Unlike earlier experiments with a team approach, today there is much more evaluation of the patient and the care giver to see whether the technician has the required skill for that patient, Ms. Crowley said.
There were 53,560 registered nurses and 9,939 practical nurses in Maryland as of June 30. No figures are available on the change in nurses' work places or the ratio of RNs or LPNs to unlicensed care givers, but the shift is expected to be dramatic when the numbers are calculated in the next year or two.
Experts believe it will be five years before patients realize care has changed, says Sister Mary Jean Flaherty, dean of the School of Nursing at Catholic University of America in Washington, D.C.
"I see a lot of assistants who have maybe three, four, even six months on-the-job training. But my concern is, they are not really able to deliver care under the reform system because they will be treating only very sick people," she said.
The American Nurses Association, meanwhile, has begun a consumer education campaign featuring a brochure, "Every Patient Needs a Nurse," that lists questions patients should ask before hospital admission. It is also trying to force hospitals to make public their nurse-patient ratios and skill levels.
Meanwhile, the Maryland Board of Nurses revised regulations about what non-licensed staff can do as of July 5, dropping a laundry list of "don'ts" in favor of giving the nurse in charge the authority to delegate after judging the patient's needs and the technician's skills.
"One of the dangers is, you can go too far and delegate too much," said Donna M. Dorsey, executive director of the Maryland State Board of Nursing. "One of the biggest problems with delegation is that nurses don't understand what it is and many times they don't understand they are responsible," she said. More than 700 nurses showed up this summer for the board's conference to teach nurses how to delegate, she said.
The board is hearing more complex complaints and more of them, Ms.

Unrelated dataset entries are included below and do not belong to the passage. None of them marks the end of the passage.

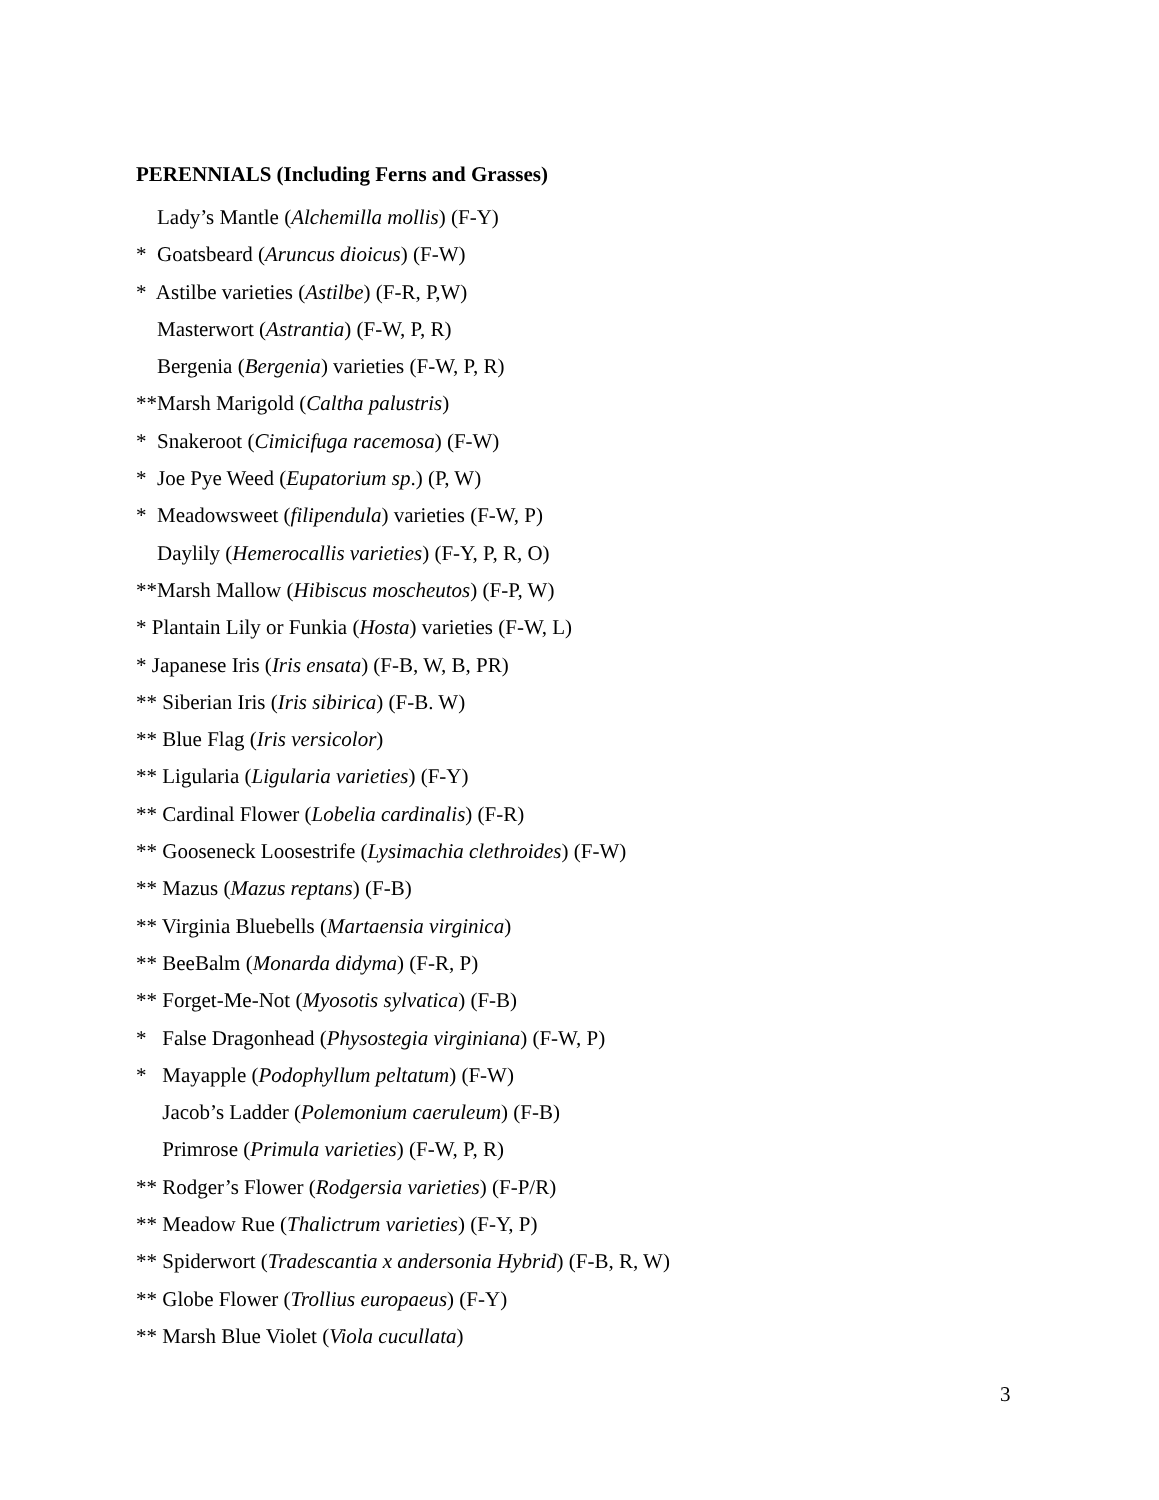PERENNIALS (Including Ferns and Grasses)
Lady’s Mantle (Alchemilla mollis) (F-Y)
* Goatsbeard (Aruncus dioicus) (F-W)
* Astilbe varieties (Astilbe) (F-R, P,W)
Masterwort (Astrantia) (F-W, P, R)
Bergenia (Bergenia) varieties (F-W, P, R)
**Marsh Marigold (Caltha palustris)
* Snakeroot (Cimicifuga racemosa) (F-W)
* Joe Pye Weed (Eupatorium sp.) (P, W)
* Meadowsweet (filipendula) varieties (F-W, P)
Daylily (Hemerocallis varieties) (F-Y, P, R, O)
**Marsh Mallow (Hibiscus moscheutos) (F-P, W)
* Plantain Lily or Funkia (Hosta) varieties (F-W, L)
* Japanese Iris (Iris ensata) (F-B, W, B, PR)
** Siberian Iris (Iris sibirica) (F-B. W)
** Blue Flag (Iris versicolor)
** Ligularia (Ligularia varieties) (F-Y)
** Cardinal Flower (Lobelia cardinalis) (F-R)
** Gooseneck Loosestrife (Lysimachia clethroides) (F-W)
** Mazus (Mazus reptans) (F-B)
** Virginia Bluebells (Martaensia virginica)
** BeeBalm (Monarda didyma) (F-R, P)
** Forget-Me-Not (Myosotis sylvatica) (F-B)
* False Dragonhead (Physostegia virginiana) (F-W, P)
* Mayapple (Podophyllum peltatum) (F-W)
Jacob’s Ladder (Polemonium caeruleum) (F-B)
Primrose (Primula varieties) (F-W, P, R)
** Rodger’s Flower (Rodgersia varieties) (F-P/R)
** Meadow Rue (Thalictrum varieties) (F-Y, P)
** Spiderwort (Tradescantia x andersonia Hybrid) (F-B, R, W)
** Globe Flower (Trollius europaeus) (F-Y)
** Marsh Blue Violet (Viola cucullata)
3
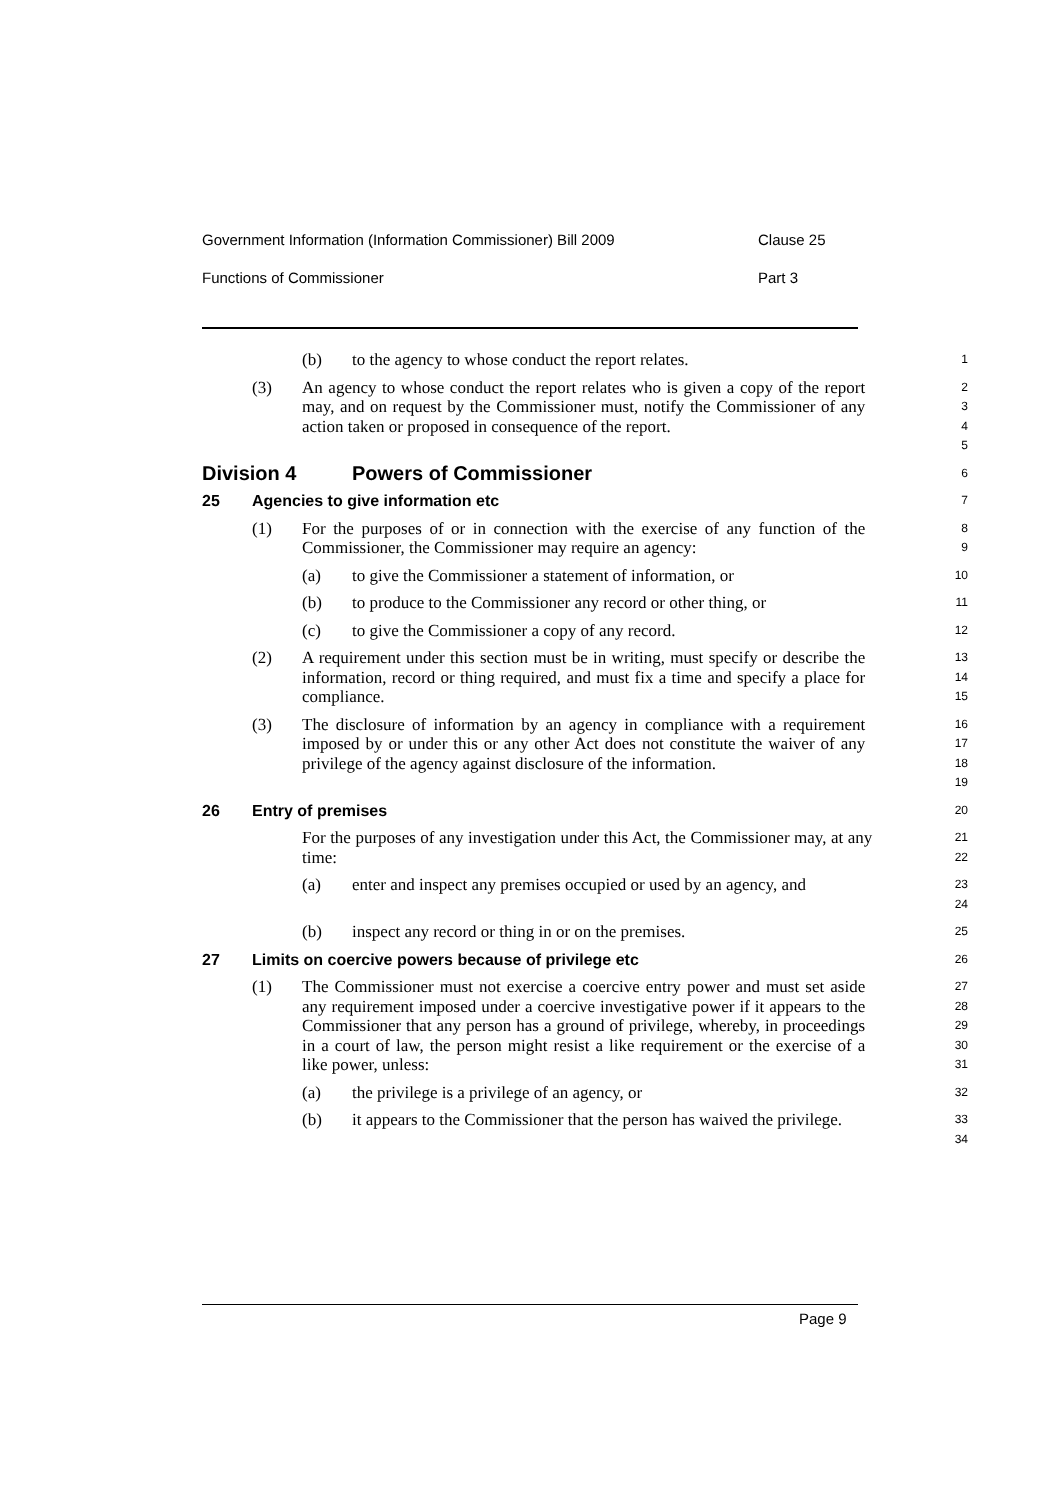Government Information (Information Commissioner) Bill 2009 Clause 25
Functions of Commissioner Part 3
(b) to the agency to whose conduct the report relates.
1
(3) An agency to whose conduct the report relates who is given a copy of the report may, and on request by the Commissioner must, notify the Commissioner of any action taken or proposed in consequence of the report.
2
3
4
5
Division 4 Powers of Commissioner
6
25 Agencies to give information etc
7
(1) For the purposes of or in connection with the exercise of any function of the Commissioner, the Commissioner may require an agency:
8
9
(a) to give the Commissioner a statement of information, or
10
(b) to produce to the Commissioner any record or other thing, or
11
(c) to give the Commissioner a copy of any record.
12
(2) A requirement under this section must be in writing, must specify or describe the information, record or thing required, and must fix a time and specify a place for compliance.
13
14
15
(3) The disclosure of information by an agency in compliance with a requirement imposed by or under this or any other Act does not constitute the waiver of any privilege of the agency against disclosure of the information.
16
17
18
19
26 Entry of premises
20
For the purposes of any investigation under this Act, the Commissioner may, at any time:
21
22
(a) enter and inspect any premises occupied or used by an agency, and
23
24
(b) inspect any record or thing in or on the premises.
25
27 Limits on coercive powers because of privilege etc
26
(1) The Commissioner must not exercise a coercive entry power and must set aside any requirement imposed under a coercive investigative power if it appears to the Commissioner that any person has a ground of privilege, whereby, in proceedings in a court of law, the person might resist a like requirement or the exercise of a like power, unless:
27
28
29
30
31
(a) the privilege is a privilege of an agency, or
32
(b) it appears to the Commissioner that the person has waived the privilege.
33
34
Page 9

Dorsey said, but so far, they don't indicate a wholesale drop in the quality of care.
Ironically, nurses continue to be in demand. "There are plenty of jobs available -- the problem is, look at where the jobs are available and look at nurses," said Ms. Dorsey.

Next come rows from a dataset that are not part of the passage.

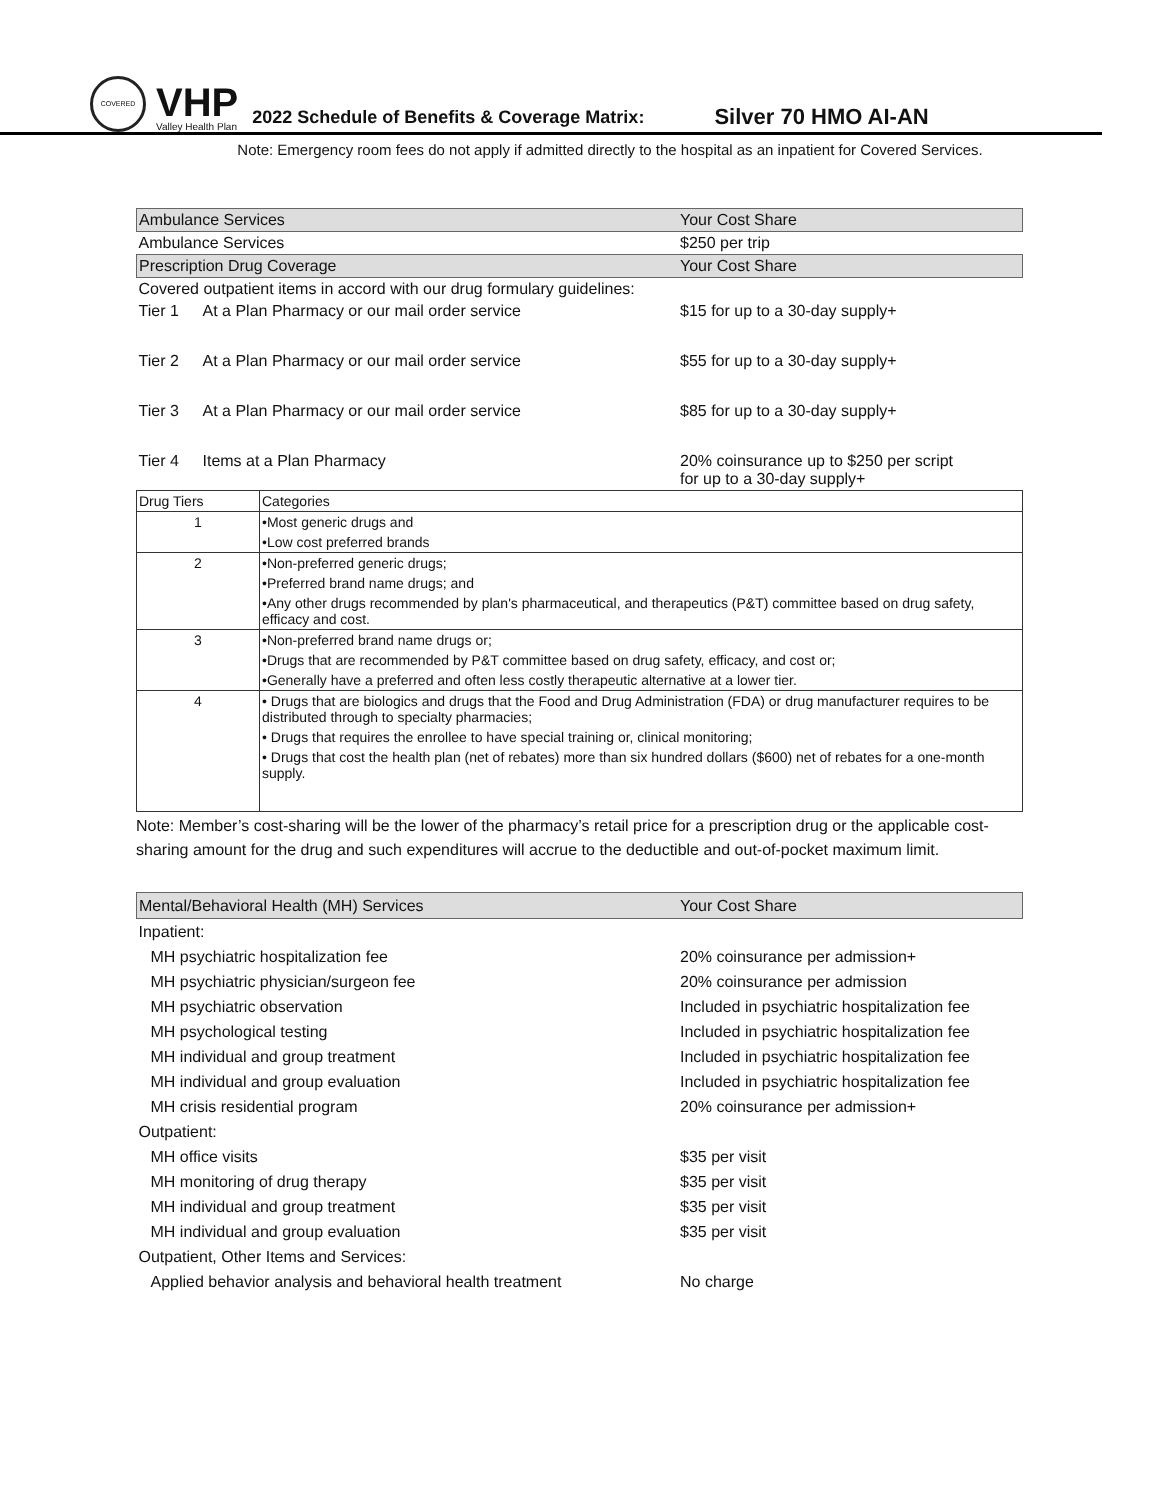COVERED
VHP
Valley Health Plan
2022 Schedule of Benefits & Coverage Matrix:
Silver 70 HMO AI-AN
Note: Emergency room fees do not apply if admitted directly to the hospital as an inpatient for Covered Services.
| Ambulance Services | | Your Cost Share |
| --- | --- | --- |
| Ambulance Services | | $250 per trip |
| Prescription Drug Coverage | | Your Cost Share |
| Covered outpatient items in accord with our drug formulary guidelines: | | |
| Tier 1 | At a Plan Pharmacy or our mail order service | $15 for up to a 30-day supply+ |
| Tier 2 | At a Plan Pharmacy or our mail order service | $55 for up to a 30-day supply+ |
| Tier 3 | At a Plan Pharmacy or our mail order service | $85 for up to a 30-day supply+ |
| Tier 4 | Items at a Plan Pharmacy | 20% coinsurance up to $250 per script for up to a 30-day supply+ |
| Drug Tiers | Categories |
| --- | --- |
| 1 | •Most generic drugs and |
| | •Low cost preferred brands |
| 2 | •Non-preferred generic drugs; |
| | •Preferred brand name drugs; and |
| | •Any other drugs recommended by plan's pharmaceutical, and therapeutics (P&T) committee based on drug safety, efficacy and cost. |
| 3 | •Non-preferred brand name drugs or; |
| | •Drugs that are recommended by P&T committee based on drug safety, efficacy, and cost or; |
| | •Generally have a preferred and often less costly therapeutic alternative at a lower tier. |
| 4 | • Drugs that are biologics and drugs that the Food and Drug Administration (FDA) or drug manufacturer requires to be distributed through to specialty pharmacies; |
| | • Drugs that requires the enrollee to have special training or, clinical monitoring; |
| | • Drugs that cost the health plan (net of rebates) more than six hundred dollars ($600) net of rebates for a one-month supply. |
Note: Member’s cost-sharing will be the lower of the pharmacy’s retail price for a prescription drug or the applicable cost-sharing amount for the drug and such expenditures will accrue to the deductible and out-of-pocket maximum limit.
| Mental/Behavioral Health (MH) Services | Your Cost Share |
| --- | --- |
| Inpatient: | |
| MH psychiatric hospitalization fee | 20% coinsurance per admission+ |
| MH psychiatric physician/surgeon fee | 20% coinsurance per admission |
| MH psychiatric observation | Included in psychiatric hospitalization fee |
| MH psychological testing | Included in psychiatric hospitalization fee |
| MH individual and group treatment | Included in psychiatric hospitalization fee |
| MH individual and group evaluation | Included in psychiatric hospitalization fee |
| MH crisis residential program | 20% coinsurance per admission+ |
| Outpatient: | |
| MH office visits | $35 per visit |
| MH monitoring of drug therapy | $35 per visit |
| MH individual and group treatment | $35 per visit |
| MH individual and group evaluation | $35 per visit |
| Outpatient, Other Items and Services: | |
| Applied behavior analysis and behavioral health treatment | No charge |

This fall, the University of Maryland will stage a conference to help hospital nurses make the transition to other settings, including jobs at insurance companies, managed care companies, and doctors' offices. Nursing schools also are changing their curriculum to prepare nurses to work in the community.
Ms. Franke, who entered the profession 13 years ago, was ahead of the curve -- she started a home health service two years ago, sold it to a hospital, and now visits patients at home through the Visiting Nurse Association of Baltimore.
"I think nurses are beginning to realize you have to have a skill mix," she said.